MD shootings: Suspect’s divorce petition dismissed this week

The man accused of firing at five Maryland public places learned his petition for dismissed at the height of the shooting streak.

35-year-old Hong Young, of Beltsville, got word of the case dismissal Monday, the same days calls reported that shots fired at a Walmart and a central Maryland movie theater. Young chose targets at random, according to authorities, including a building on the National Security Agency’s campus.

No one died or was seriously hurt.

Police captured Young without incident Tuesday night, ending a manhunt that evoked memories of two snipers who killed 10 people in 2002 in the Washington area. They were still investigating a motive, according to law enforcement officials on Wednesday.

T.J. Smith, Anne Arundel police official:

“Clearly, he was continuing to do it until he got caught. This guy apparently has some other issues going on (that) our detectives continue to follow-up on.”

Young filed for divorce in September after nearly seven years of marriage. The case dismissed Monday because his wife, Bunnary Ngo, wasn’t served with documents in the case, according to Prince George’s County court records.

Also Wednesday, Prince George’s County police found hundreds of rounds of ammunition in a search of Young’s house, according to the department, along with ten weapons including several handguns and a crossbow.

Joy Abraham, 65, who lives across from Hong’s two-story red brick home:

“He never speaks. He walks around with his head down.”

Young has been under police guard at a hospital since being taken into custody, according to Smith. Authorities didn’t know whether he had an attorney.

Stephen Moyer, Maryland Department of Public Safety and Correctional Services secretary:

“There was nothing significant about his employment. He was assigned to one of the medium (security) facilities in Jessup. He resigned. There was nothing remarkable about his life.”
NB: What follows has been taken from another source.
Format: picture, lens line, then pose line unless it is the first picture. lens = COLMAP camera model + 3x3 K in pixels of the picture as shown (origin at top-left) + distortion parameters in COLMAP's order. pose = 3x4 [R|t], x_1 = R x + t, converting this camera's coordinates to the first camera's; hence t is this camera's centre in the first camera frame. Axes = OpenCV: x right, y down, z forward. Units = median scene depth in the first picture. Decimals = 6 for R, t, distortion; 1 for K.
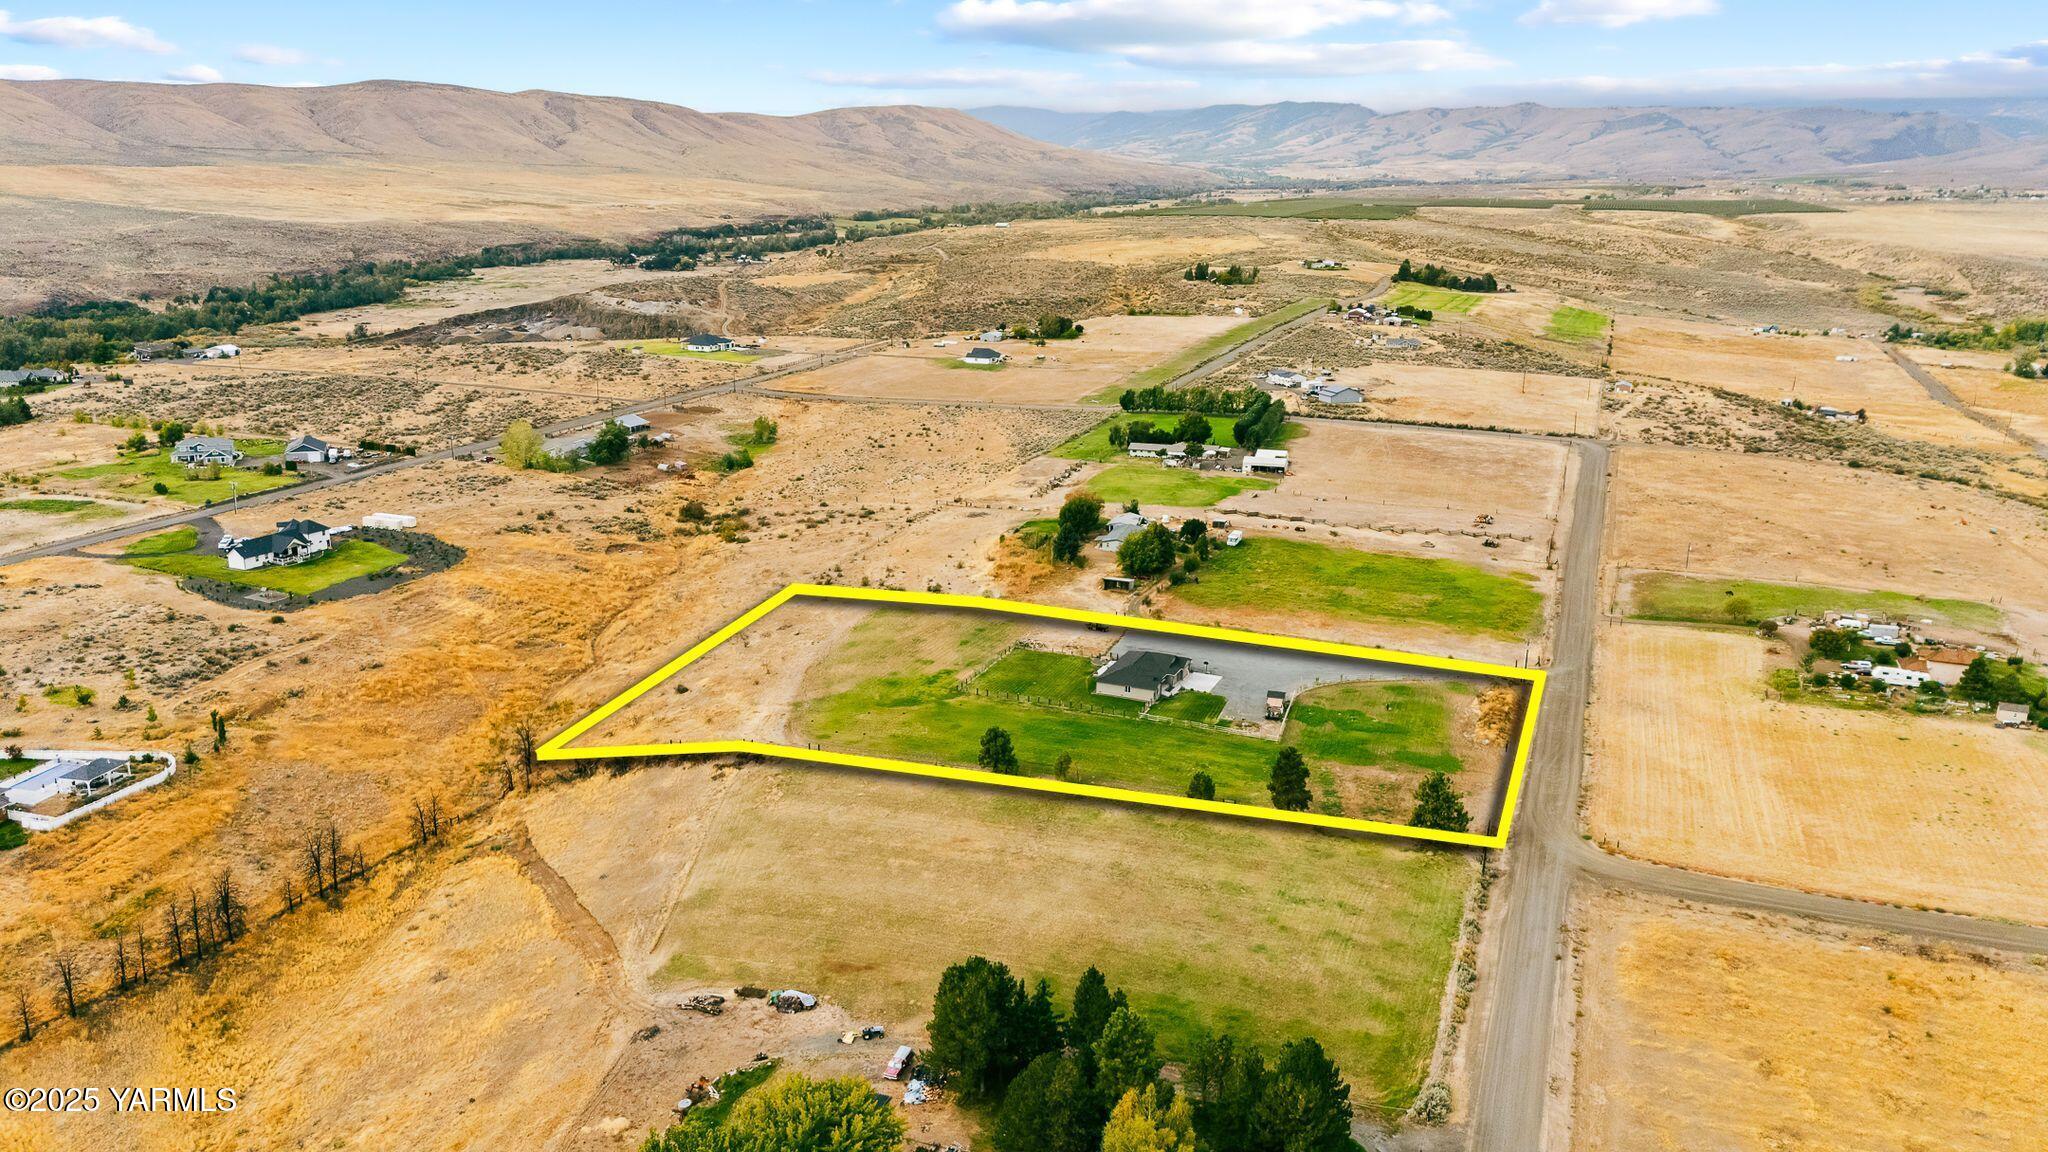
lens RADIAL K [[1500.1, 0, 1024.0], [0, 1500.1, 576.0], [0, 0, 1]] dist [0.053466, -0.043713]
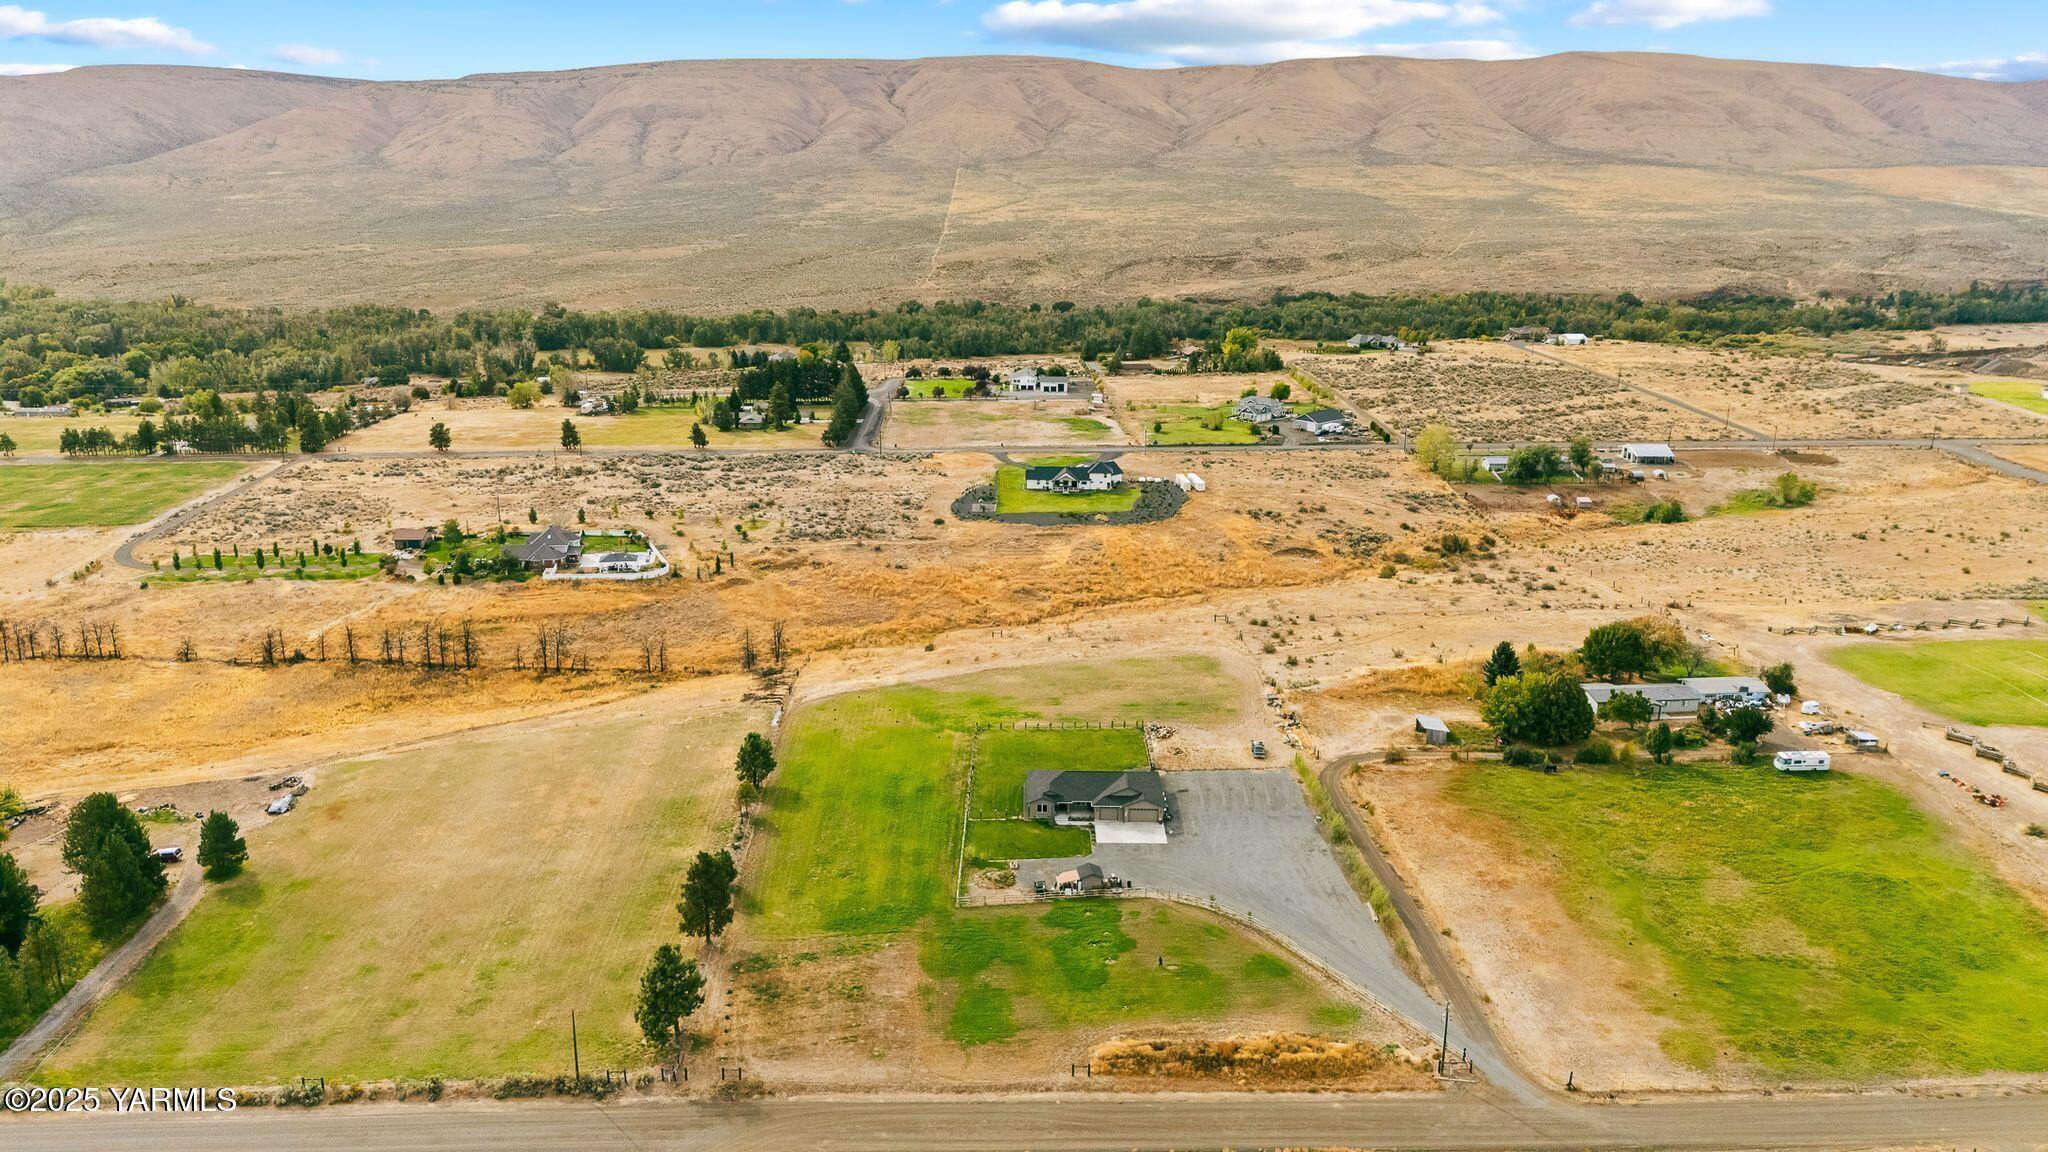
lens RADIAL K [[1494.2, 0, 1024.0], [0, 1494.2, 576.0], [0, 0, 1]] dist [0.079796, -0.090203]
pose [[0.389074, 0.240947, -0.889138, 0.078920], [-0.242299, 0.957970, 0.153573, -0.016534], [0.888770, 0.155686, 0.431102, 0.066965]]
Two Anne Arundel officers took Young into custody Tuesday night after spotting a car near the site of the first shooting. Stores closed, so the vehicle’s presence was suspicious, according to Smith. The officers approached the car and saw shell casings and a handgun inside, according to police.
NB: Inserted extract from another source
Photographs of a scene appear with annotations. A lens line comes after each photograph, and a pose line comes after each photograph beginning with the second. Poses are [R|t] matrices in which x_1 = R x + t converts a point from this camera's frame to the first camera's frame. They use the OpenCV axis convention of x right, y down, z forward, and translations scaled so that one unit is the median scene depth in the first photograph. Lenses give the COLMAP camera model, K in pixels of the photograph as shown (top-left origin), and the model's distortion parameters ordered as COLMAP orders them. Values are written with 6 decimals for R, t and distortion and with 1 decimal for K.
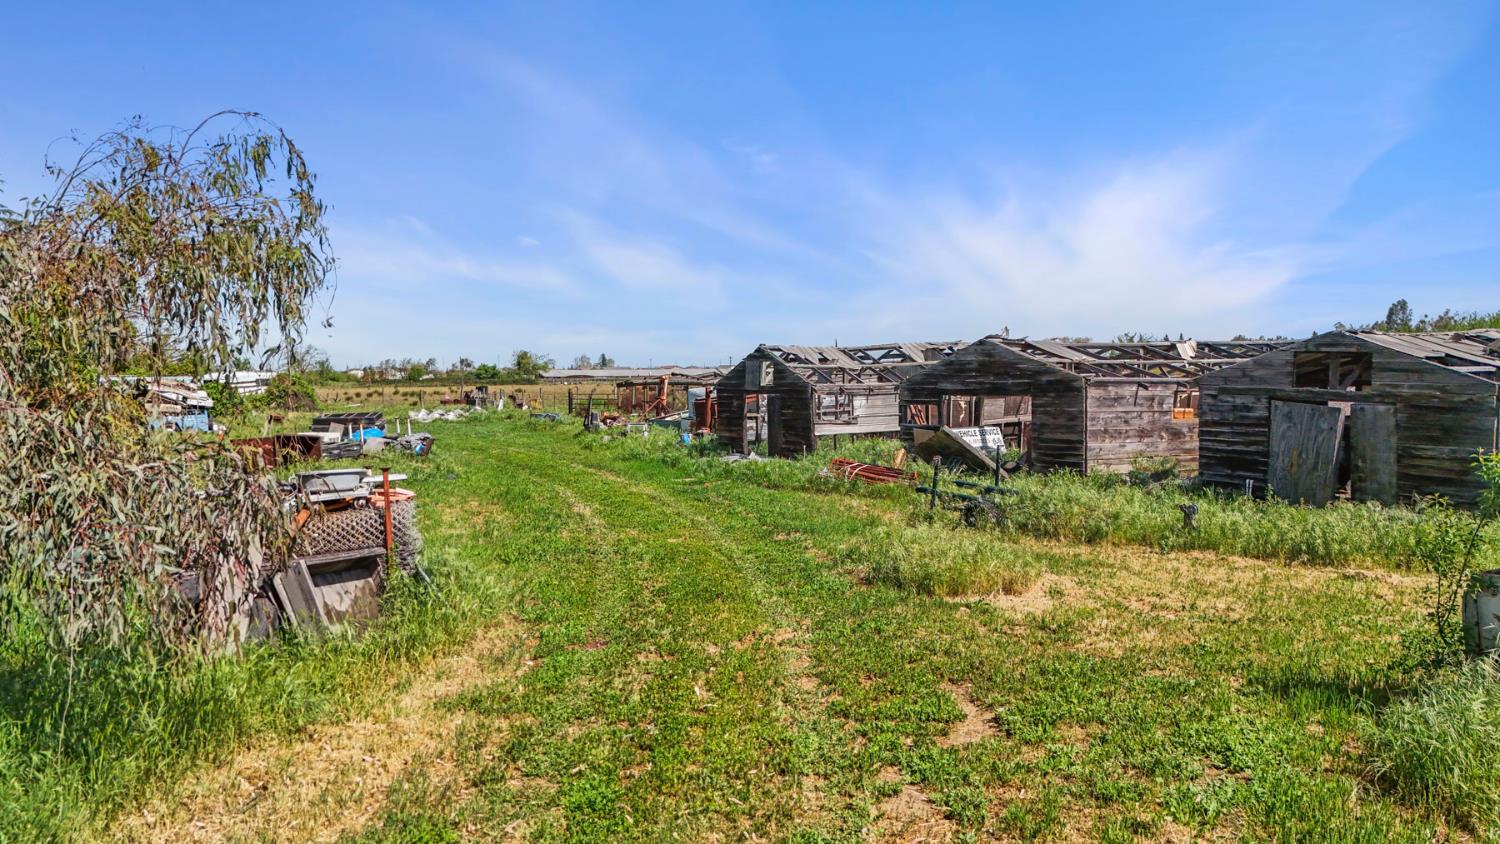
lens RADIAL K [[1079.7, 0, 736.4], [0, 1079.7, 424.6], [0, 0, 1]] dist [0.104407, -0.123280]
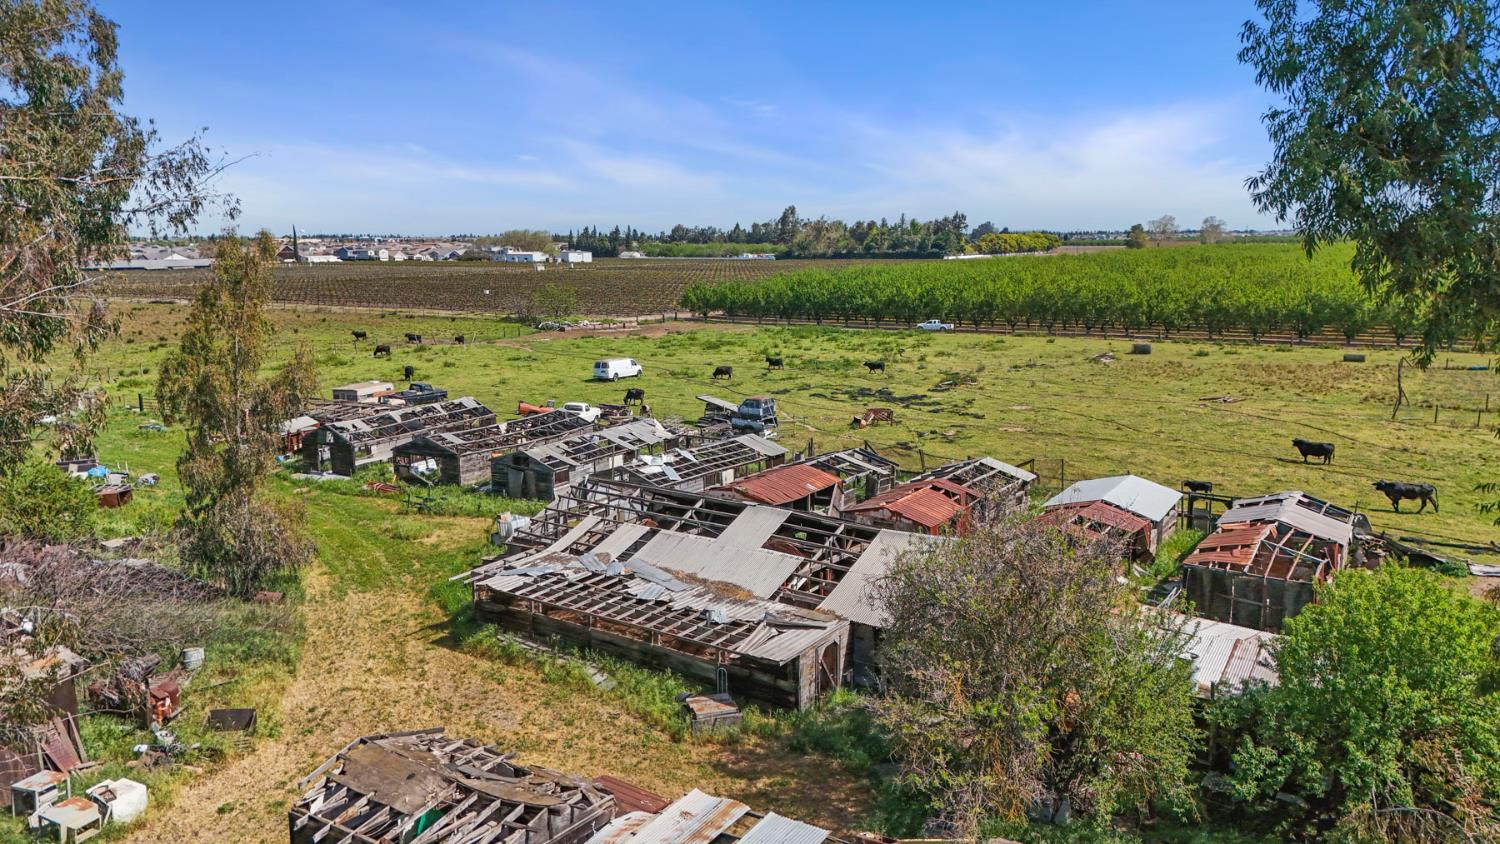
lens RADIAL K [[1079.7, 0, 736.4], [0, 1079.7, 424.6], [0, 0, 1]] dist [0.104407, -0.123280]
pose [[0.889478, -0.066500, 0.452113, -0.335986], [0.015128, 0.993098, 0.116310, -0.444900], [-0.456727, -0.096616, 0.884345, -1.920102]]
Investigators matched the casings and .380 semi-automatic handgun to last week’s shooting. The gun was legally registered to Young. One person was hurt by broken glass from a vehicle window in that case. Another person was similarly injured Tuesday in a shooting along a busy highway.
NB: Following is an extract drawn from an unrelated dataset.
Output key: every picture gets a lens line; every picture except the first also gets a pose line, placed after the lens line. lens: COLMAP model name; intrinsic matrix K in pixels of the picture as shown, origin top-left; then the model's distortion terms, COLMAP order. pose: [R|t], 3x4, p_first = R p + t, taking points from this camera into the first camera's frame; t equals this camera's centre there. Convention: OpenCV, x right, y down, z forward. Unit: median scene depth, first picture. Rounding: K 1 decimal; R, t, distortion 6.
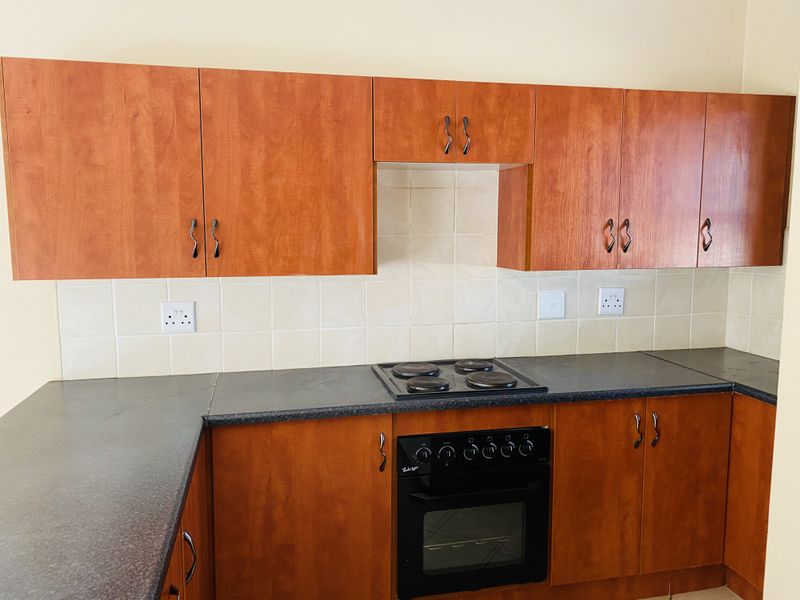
lens RADIAL K [[606.5, 0, 401.2], [0, 606.5, 293.7], [0, 0, 1]] dist [0.053975, -0.021381]
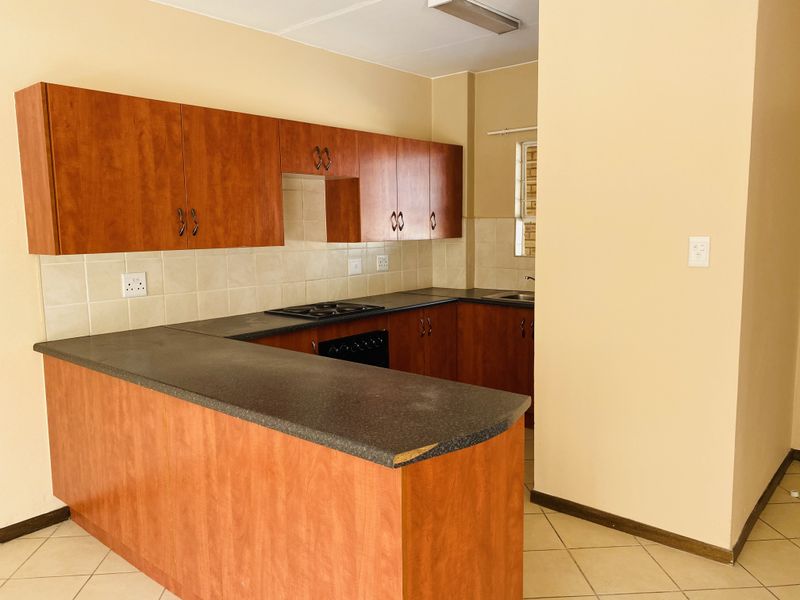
lens RADIAL K [[606.5, 0, 397.9], [0, 606.5, 298.5], [0, 0, 1]] dist [0.053975, -0.021381]
pose [[0.801433, -0.081969, 0.592441, -0.782292], [0.080164, 0.996348, 0.029409, 0.084643], [-0.592688, 0.023923, 0.805077, -0.437197]]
No one was hurt in a second shooting Tuesday at a NSA building, or during Monday’s shootings. The sites are all within a 12-mile radius in the Baltimore-Washington area.


“We’re fortunate we’re not talking about death. Buildings were fired upon. That tales you into a little peek inside the mindset of this individual.”

The random shootings had many remembering the sniper streak in 2002, according to Anne Arundel County chief Timothy Altomare.